*WORK INSTRUCTIONS*
Up to and including the line that contains "preferibilmente la sera.", reproduce every line exactly, beginning with the first line below.

Dataset entries
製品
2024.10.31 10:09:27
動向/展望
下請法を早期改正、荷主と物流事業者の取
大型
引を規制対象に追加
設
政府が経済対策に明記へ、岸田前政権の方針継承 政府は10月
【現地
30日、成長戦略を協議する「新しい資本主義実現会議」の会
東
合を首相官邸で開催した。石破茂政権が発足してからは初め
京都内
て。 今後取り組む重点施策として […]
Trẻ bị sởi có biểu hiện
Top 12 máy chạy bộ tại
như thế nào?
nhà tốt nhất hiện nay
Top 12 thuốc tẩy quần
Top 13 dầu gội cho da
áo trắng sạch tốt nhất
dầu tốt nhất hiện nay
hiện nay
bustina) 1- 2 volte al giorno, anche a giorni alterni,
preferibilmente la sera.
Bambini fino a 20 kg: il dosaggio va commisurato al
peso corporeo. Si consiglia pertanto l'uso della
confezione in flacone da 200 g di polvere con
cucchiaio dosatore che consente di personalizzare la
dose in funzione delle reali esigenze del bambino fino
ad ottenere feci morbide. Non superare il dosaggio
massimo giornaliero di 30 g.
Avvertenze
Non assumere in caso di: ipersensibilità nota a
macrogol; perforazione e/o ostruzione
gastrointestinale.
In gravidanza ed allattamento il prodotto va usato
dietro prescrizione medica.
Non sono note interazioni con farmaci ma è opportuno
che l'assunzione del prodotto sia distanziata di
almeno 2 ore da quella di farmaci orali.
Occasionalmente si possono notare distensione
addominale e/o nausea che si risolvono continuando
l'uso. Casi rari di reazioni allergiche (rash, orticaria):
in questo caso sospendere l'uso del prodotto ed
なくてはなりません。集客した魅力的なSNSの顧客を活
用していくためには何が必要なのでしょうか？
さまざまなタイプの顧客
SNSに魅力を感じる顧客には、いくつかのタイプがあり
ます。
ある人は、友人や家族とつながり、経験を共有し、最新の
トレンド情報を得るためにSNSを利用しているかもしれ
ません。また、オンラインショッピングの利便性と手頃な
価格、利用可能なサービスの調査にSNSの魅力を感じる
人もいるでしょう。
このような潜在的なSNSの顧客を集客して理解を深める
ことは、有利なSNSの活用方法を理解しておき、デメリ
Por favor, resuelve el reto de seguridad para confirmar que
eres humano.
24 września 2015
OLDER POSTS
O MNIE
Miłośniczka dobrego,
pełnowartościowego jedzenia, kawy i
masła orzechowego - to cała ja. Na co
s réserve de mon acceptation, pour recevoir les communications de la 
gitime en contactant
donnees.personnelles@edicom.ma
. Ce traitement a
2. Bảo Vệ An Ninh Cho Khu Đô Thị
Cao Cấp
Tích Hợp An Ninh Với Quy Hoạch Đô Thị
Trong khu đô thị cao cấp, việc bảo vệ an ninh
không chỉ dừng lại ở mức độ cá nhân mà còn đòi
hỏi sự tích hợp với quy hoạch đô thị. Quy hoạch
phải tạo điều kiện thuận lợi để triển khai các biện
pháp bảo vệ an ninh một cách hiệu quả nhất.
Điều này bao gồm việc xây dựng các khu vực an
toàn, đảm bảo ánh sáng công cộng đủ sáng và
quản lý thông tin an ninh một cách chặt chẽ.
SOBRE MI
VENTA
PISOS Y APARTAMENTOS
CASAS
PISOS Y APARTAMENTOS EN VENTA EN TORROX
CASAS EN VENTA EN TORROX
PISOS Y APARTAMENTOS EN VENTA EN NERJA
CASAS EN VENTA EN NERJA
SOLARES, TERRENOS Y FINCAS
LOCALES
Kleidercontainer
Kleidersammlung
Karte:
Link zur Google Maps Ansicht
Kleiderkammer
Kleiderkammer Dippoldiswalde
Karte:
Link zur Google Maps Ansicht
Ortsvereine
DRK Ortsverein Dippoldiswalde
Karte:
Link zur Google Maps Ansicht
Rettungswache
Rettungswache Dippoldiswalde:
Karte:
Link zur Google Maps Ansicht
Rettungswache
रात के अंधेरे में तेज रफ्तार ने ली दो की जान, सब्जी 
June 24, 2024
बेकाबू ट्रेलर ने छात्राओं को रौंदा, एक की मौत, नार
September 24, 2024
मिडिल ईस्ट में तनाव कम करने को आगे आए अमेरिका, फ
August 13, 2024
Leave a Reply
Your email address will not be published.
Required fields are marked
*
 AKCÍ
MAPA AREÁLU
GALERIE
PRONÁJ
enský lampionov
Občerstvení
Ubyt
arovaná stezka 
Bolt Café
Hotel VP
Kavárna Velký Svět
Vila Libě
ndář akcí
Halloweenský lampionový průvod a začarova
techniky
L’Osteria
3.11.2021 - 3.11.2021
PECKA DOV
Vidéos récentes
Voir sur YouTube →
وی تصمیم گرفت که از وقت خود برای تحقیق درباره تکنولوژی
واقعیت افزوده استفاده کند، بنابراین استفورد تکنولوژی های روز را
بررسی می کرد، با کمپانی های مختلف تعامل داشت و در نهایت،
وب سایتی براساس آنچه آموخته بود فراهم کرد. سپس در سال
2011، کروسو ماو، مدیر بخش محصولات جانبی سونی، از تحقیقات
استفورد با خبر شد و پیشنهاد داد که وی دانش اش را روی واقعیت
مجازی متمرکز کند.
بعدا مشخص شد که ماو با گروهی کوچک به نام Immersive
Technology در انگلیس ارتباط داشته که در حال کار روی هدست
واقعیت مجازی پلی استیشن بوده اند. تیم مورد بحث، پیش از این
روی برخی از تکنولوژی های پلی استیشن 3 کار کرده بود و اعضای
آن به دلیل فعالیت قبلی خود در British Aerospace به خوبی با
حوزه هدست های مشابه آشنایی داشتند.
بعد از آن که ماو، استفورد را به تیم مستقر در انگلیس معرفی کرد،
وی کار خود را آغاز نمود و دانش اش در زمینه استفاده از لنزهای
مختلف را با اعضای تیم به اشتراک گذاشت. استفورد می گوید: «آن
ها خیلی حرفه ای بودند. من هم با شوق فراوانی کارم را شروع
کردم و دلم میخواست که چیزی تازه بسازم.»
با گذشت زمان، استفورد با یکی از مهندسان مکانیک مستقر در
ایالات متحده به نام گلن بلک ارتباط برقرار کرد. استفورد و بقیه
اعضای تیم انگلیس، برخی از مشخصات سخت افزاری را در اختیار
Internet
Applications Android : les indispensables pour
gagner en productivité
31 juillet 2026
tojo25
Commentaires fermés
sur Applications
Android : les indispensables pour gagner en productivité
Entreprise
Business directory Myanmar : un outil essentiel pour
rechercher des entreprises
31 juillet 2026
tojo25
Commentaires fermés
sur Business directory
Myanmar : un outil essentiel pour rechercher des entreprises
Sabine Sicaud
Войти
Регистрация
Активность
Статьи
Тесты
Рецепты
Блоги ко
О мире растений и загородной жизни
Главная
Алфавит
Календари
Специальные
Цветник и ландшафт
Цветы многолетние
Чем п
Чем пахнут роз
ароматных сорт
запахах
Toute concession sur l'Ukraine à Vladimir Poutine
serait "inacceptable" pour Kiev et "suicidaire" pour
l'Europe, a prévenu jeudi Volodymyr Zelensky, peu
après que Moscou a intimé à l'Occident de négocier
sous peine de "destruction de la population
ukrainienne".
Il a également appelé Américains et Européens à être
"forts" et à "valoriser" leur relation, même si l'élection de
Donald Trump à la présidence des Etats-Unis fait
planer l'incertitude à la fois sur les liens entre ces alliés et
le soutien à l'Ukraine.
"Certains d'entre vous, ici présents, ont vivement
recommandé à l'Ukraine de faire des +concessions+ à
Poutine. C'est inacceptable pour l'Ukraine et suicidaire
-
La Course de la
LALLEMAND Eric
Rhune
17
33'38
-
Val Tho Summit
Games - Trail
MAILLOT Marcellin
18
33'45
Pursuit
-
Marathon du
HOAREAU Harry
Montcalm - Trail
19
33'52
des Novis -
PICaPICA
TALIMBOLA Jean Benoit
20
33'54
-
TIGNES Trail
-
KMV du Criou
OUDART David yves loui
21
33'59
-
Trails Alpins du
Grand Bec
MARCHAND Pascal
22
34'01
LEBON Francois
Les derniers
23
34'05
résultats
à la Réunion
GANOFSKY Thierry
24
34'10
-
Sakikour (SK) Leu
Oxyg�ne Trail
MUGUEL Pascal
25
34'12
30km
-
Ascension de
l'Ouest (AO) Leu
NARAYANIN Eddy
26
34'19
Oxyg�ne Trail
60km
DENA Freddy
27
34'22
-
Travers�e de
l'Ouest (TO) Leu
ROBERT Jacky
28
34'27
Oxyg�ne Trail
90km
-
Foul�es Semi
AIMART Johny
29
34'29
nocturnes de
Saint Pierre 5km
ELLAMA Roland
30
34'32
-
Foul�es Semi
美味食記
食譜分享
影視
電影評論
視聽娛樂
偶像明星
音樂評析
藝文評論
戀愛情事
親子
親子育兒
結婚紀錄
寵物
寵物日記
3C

*COMPLETED TASK*
製品
2024.10.31 10:09:27
動向/展望
下請法を早期改正、荷主と物流事業者の取
大型
引を規制対象に追加
設
政府が経済対策に明記へ、岸田前政権の方針継承 政府は10月
【現地
30日、成長戦略を協議する「新しい資本主義実現会議」の会
東
合を首相官邸で開催した。石破茂政権が発足してからは初め
京都内
て。 今後取り組む重点施策として […]
Trẻ bị sởi có biểu hiện
Top 12 máy chạy bộ tại
như thế nào?
nhà tốt nhất hiện nay
Top 12 thuốc tẩy quần
Top 13 dầu gội cho da
áo trắng sạch tốt nhất
dầu tốt nhất hiện nay
hiện nay
bustina) 1- 2 volte al giorno, anche a giorni alterni,
preferibilmente la sera.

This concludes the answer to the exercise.